In object-oriented programming languages like Java, the compiler will improve its helpfulness if the application provides a rich type system or strong domain model. There is a whole field of study for type systems, called type theory, that is fascinating and helpful, but does not provide easy rules to follow for beginning software developers. This blog entry proposes a simple set of rules for a specific part of type systems (associations among types) that can be applied to a domain model as a rule of thumb. The resulting model will empower the compiler and the code completion of the IDE to help the developer with writing correct code.
Data knows data
Even the most basic domain models separate the data in multiple entities (often classes). For example, an employee class has an internal id, but knows about a person class and a salary class that are associated with this employee. This “knowing about” is modeled as a reference to a person object and a salary object. In this case, the reference is probably of the type “one”: The employee object knows about one person object and one salary object. This is the usual way to structure data.
If you learn about the UML notation of data models, you’ll see that associations (aka references between objects) are given great emphasis. There are several different kinds of associations that can be customized by multiplicities and such. It seems that knowing other data is a complex issue for types. It doesn’t have to be this way. Here are four ways of knowing other data that are sufficient for nearly every use case: Zero, Maybe, One and Many.
Four basic types of association
- Zero: Knowing zero elements of something different is the usual default case: Your employee object probably doesn’t need to know about the payroll object of the company and therefore has no association to it. This means that there is no member variable of the type Payroll in the class Employee. No developer ever modeled a “zero” association by declaring a member variable and setting it to null. This would be ridiculous. We just omit the member variable and are done. Knowing zero elements of something is easy.
- One: Yes, I’ve omitted Maybe at the moment. I’ll come back to it. Knowing one element of something is also not hard: You declare a member variable of the type, give it a good name (that’s the hard part!) and ensure that every instance of your class (every object) has a valid reference to an object of something’s type. If you call methods on this reference, you call methods on the object you know. As long as you live, the other object cannot disappear. Knowing one element of something is a long-lasting relationship.
- Maybe: Sometimes, you want to know an element of something that isn’t there yet or you knew an element of something once, but it is gone. You know “maybe one” element of something. These associations are typically programmed in a cumbersome way by many developers. Instead of embedding the “maybe” aspect in the type system and giving the compiler a chance to help, it is burdened solely onto the developer’s shoulders by implementing the “maybe” like a “one” with the added possibility of a null reference if the element isn’t there. A direct result of this approach are null-checks in the code or NullPointerExceptions at places without such checks. One possibility to elevate the “maybeness” into the type system is to implement the association with a Maybe or Optional type. Instead of referencing a Salary directly that might be null if an employee isn’t salaried anymore, the Employee class references an Optional<Salary> object. This object might “contain” a salary or it might not. With a few adjustments to the conditional flow of the code, this distinction between “something is there” and “something is not there” doesn’t matter anymore. If the code is free from implicit Optional types (references that can be null), a whole category of bugs disappears and the code is freed from manually programmed type system checks. Probably knowing one element is the type of assocation that requires some thought and is often done on the wrong level.

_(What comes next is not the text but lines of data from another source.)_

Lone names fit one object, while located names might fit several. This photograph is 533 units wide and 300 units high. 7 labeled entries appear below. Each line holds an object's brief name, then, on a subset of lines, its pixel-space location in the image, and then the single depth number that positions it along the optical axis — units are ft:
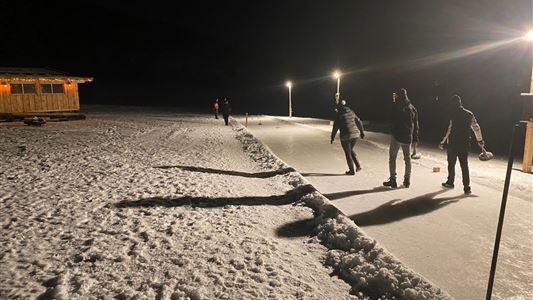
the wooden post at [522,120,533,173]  31.12
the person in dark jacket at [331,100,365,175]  28.83
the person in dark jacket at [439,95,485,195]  23.11
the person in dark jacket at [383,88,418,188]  24.16
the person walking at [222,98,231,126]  78.69
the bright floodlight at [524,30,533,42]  28.71
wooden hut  74.59
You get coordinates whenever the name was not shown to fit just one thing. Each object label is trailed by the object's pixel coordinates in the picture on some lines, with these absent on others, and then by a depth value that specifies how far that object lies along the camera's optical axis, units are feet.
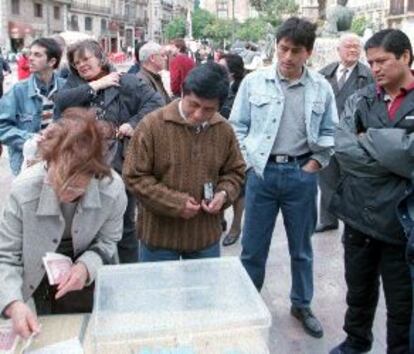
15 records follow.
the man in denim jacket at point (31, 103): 11.81
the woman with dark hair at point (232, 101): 15.83
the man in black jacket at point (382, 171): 7.85
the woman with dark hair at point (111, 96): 10.70
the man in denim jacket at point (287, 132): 9.71
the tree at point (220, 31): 189.78
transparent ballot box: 5.11
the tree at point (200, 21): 214.30
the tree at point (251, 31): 144.52
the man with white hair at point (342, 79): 15.37
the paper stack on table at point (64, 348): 5.49
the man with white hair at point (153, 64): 16.78
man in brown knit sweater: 8.03
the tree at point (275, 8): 91.66
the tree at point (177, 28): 197.57
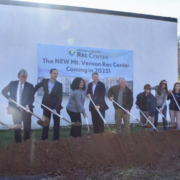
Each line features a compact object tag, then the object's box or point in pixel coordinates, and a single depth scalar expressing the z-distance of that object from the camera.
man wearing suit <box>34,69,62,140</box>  5.82
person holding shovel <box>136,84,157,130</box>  6.65
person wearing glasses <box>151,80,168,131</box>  7.05
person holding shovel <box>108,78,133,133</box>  6.42
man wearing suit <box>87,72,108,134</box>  6.35
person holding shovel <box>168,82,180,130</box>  7.02
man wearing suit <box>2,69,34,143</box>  5.37
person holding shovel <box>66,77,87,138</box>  5.75
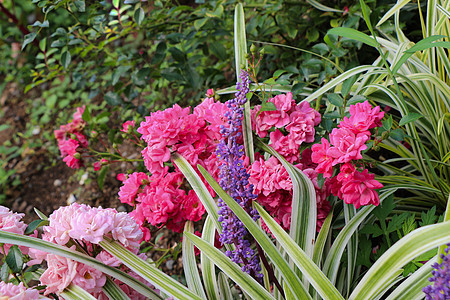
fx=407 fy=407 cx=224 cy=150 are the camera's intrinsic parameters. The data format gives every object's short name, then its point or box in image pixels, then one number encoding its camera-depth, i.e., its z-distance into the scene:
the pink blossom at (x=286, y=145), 0.95
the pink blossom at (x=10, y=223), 0.89
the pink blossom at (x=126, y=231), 0.90
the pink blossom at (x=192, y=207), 1.04
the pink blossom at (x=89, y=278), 0.87
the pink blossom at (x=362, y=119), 0.86
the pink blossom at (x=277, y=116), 0.95
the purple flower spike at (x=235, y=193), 0.85
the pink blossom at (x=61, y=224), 0.87
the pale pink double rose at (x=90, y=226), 0.85
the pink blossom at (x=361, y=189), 0.85
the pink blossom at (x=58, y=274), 0.86
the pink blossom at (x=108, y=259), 0.91
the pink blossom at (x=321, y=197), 0.97
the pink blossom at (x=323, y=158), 0.86
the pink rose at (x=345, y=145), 0.83
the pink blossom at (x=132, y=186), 1.11
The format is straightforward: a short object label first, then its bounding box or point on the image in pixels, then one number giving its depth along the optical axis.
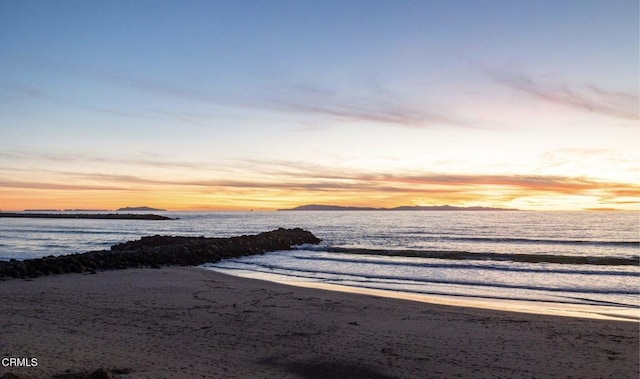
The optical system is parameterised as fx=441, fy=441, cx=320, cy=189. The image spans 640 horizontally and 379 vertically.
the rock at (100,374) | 6.04
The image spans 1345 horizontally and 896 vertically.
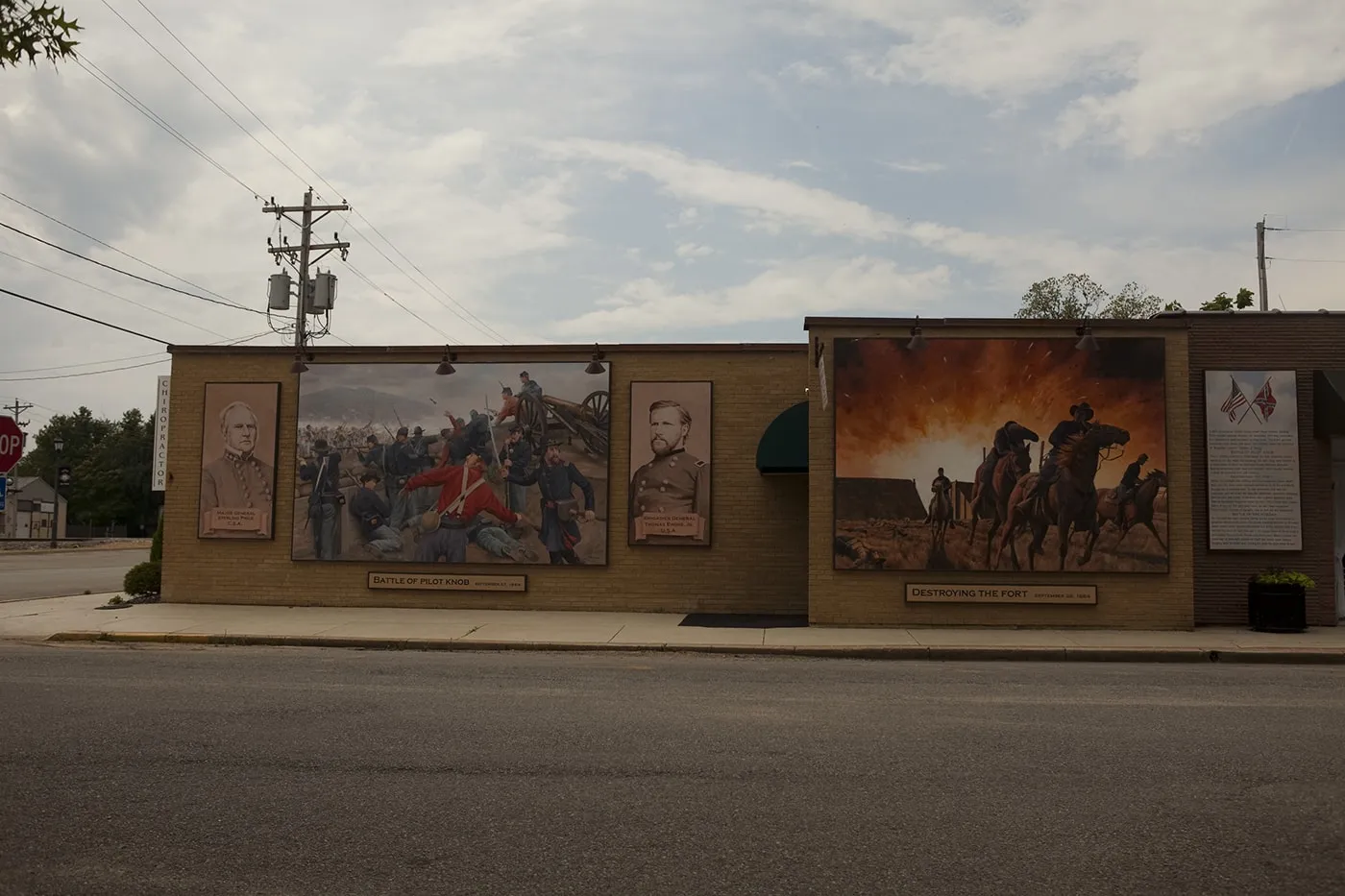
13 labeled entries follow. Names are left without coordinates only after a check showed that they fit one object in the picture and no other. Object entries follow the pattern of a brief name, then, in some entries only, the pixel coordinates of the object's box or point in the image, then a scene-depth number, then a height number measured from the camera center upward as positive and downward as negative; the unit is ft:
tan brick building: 55.88 +2.51
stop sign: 50.21 +3.76
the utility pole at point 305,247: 105.09 +27.02
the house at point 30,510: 279.08 +3.71
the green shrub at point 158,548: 71.87 -1.47
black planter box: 53.88 -3.40
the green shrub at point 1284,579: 53.93 -1.95
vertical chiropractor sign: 94.84 +8.34
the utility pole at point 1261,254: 129.80 +33.66
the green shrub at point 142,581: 68.49 -3.41
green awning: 58.59 +4.69
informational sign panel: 57.82 +4.10
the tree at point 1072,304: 165.48 +35.20
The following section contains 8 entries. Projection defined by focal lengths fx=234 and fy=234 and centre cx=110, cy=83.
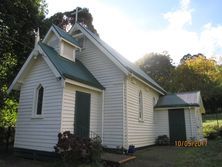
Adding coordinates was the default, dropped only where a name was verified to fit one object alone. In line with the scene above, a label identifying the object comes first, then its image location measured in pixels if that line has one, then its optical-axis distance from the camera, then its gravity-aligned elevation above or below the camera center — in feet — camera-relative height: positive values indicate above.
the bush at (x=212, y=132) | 74.28 -1.34
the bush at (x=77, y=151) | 32.19 -3.33
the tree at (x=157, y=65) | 163.23 +44.43
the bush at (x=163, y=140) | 62.90 -3.39
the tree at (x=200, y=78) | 136.77 +29.25
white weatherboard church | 39.86 +5.99
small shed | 62.23 +2.52
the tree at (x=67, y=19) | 87.00 +41.37
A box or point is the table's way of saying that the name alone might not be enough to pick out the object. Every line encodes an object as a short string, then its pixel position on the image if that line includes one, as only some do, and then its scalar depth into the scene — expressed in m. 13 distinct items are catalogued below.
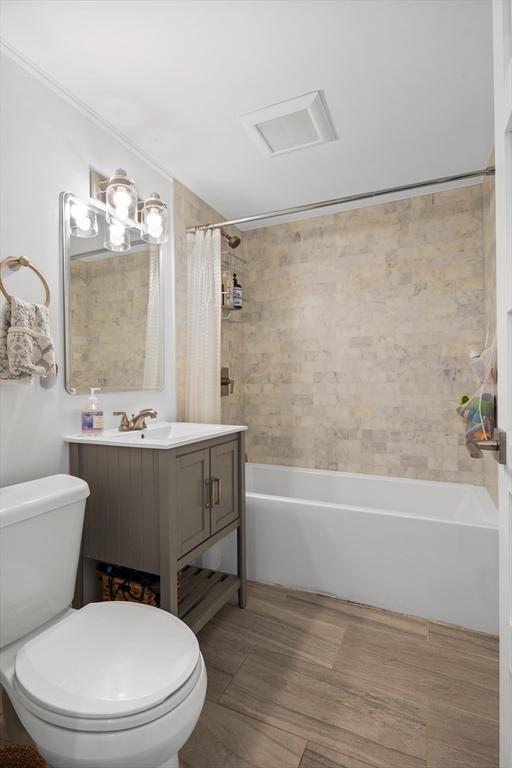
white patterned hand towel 1.40
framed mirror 1.77
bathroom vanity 1.53
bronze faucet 1.94
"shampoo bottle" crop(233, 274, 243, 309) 2.93
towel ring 1.46
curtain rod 2.01
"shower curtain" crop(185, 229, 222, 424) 2.51
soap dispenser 1.76
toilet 0.90
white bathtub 1.89
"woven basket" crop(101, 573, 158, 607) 1.68
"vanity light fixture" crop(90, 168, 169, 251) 1.90
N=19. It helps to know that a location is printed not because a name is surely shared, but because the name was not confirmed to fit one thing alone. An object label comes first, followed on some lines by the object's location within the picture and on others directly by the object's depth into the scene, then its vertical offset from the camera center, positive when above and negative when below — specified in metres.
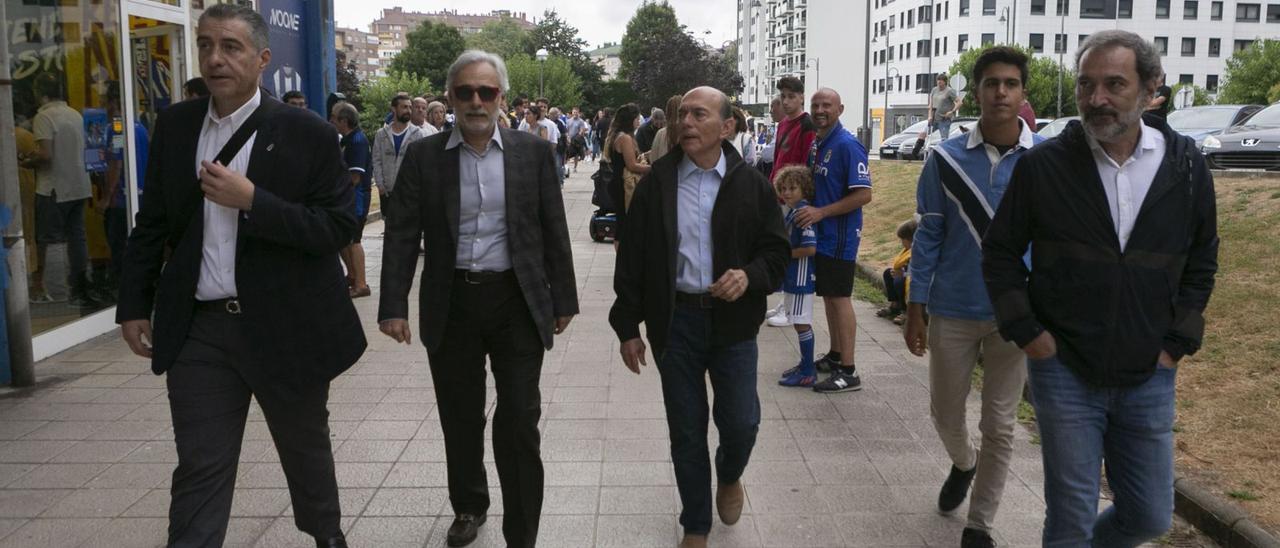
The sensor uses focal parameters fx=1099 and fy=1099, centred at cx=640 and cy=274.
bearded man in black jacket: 3.24 -0.43
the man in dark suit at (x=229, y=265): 3.46 -0.38
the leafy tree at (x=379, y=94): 46.28 +2.36
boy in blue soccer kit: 6.84 -0.82
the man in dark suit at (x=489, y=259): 4.05 -0.42
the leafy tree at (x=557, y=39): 123.88 +12.30
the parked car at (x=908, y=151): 32.91 -0.15
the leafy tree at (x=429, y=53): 95.69 +8.13
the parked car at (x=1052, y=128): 25.22 +0.43
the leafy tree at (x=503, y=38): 128.62 +13.51
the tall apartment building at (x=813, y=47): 101.06 +9.97
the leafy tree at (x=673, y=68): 54.66 +4.00
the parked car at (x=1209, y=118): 20.55 +0.54
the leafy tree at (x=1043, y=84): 75.69 +4.33
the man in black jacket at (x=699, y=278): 4.15 -0.50
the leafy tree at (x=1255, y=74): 58.56 +3.94
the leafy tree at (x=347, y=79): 66.00 +4.13
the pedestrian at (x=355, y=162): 10.51 -0.15
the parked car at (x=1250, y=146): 16.83 +0.01
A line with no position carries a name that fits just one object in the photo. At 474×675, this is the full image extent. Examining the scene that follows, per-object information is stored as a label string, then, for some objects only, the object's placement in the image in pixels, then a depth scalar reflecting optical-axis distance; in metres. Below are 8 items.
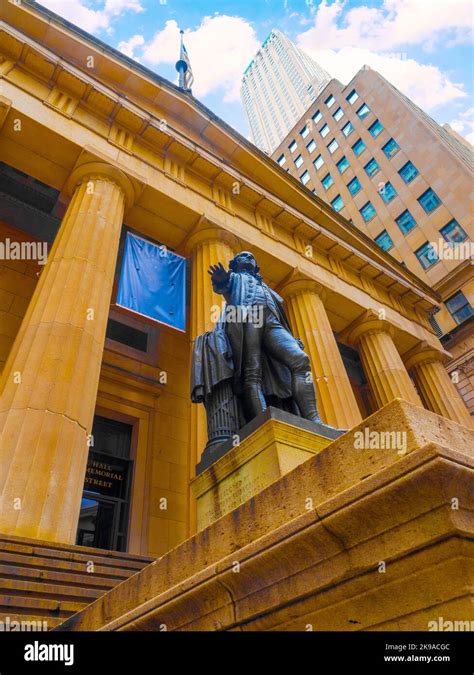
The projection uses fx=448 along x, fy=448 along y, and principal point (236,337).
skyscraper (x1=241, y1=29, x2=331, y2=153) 111.88
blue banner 10.76
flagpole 19.19
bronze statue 5.40
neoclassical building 7.20
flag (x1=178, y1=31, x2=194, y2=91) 19.37
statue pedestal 4.46
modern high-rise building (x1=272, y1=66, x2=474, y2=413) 26.75
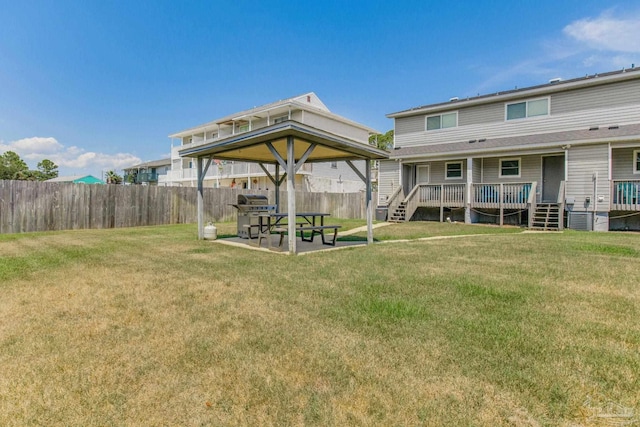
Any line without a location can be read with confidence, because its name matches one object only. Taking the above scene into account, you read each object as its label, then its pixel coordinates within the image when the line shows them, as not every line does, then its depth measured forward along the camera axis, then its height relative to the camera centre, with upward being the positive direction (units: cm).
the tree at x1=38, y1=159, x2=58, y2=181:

- Many: As soon as you want to know more than one element of something, you fall into the “many” category. Many-associations are not so easy to handle, because there are so many possibilities to express them. The basic types are arrays or lists. My recommendation is to use lists whenever feasible and only resort to arrays if it is necessary, because arrays are fixed-length and have the same problem of maybe-null-references: An array index might have been written yet or not. If you refrain from storing null references into lists, they express their filling level a lot clearer than arrays. And given advanced features like iterators, there isn’t even a need to ask for the filling level. An interesting observation is that the list-based many-association can also serve as a zero-, maybe- or one-association. It is possible to replace all other types of association with lists. You probably won’t want to do this, because with the maximization of multiplicity flexibility comes more complexity and reduced readability of the code. You should strive to minimize complexity. Only add many-associations if you really need them. Even just replacing a “maybe” (Optional) with a “many” (List) is a source of much unwanted code and uncertainty.
Advanced types of association
Of course, there are many more types of association that you’ll eventually need. A good example is the qualified association, often implemented by a Map/Dictionary that translates from the qualifier type to the qualified type. But they are rare in comparison to the four basic types.
If you get your basic associations right, your domain model will help your compiler and IDE to support and guide you. This is an upfront investment that pays off manyfold over the course of the project and eliminates the burden of attention to detail when it comes to accidental complexity like null pointers. Your project’s domain probably doesn’t contain null pointers, but the concepts of knowing zero, maybe, one and many.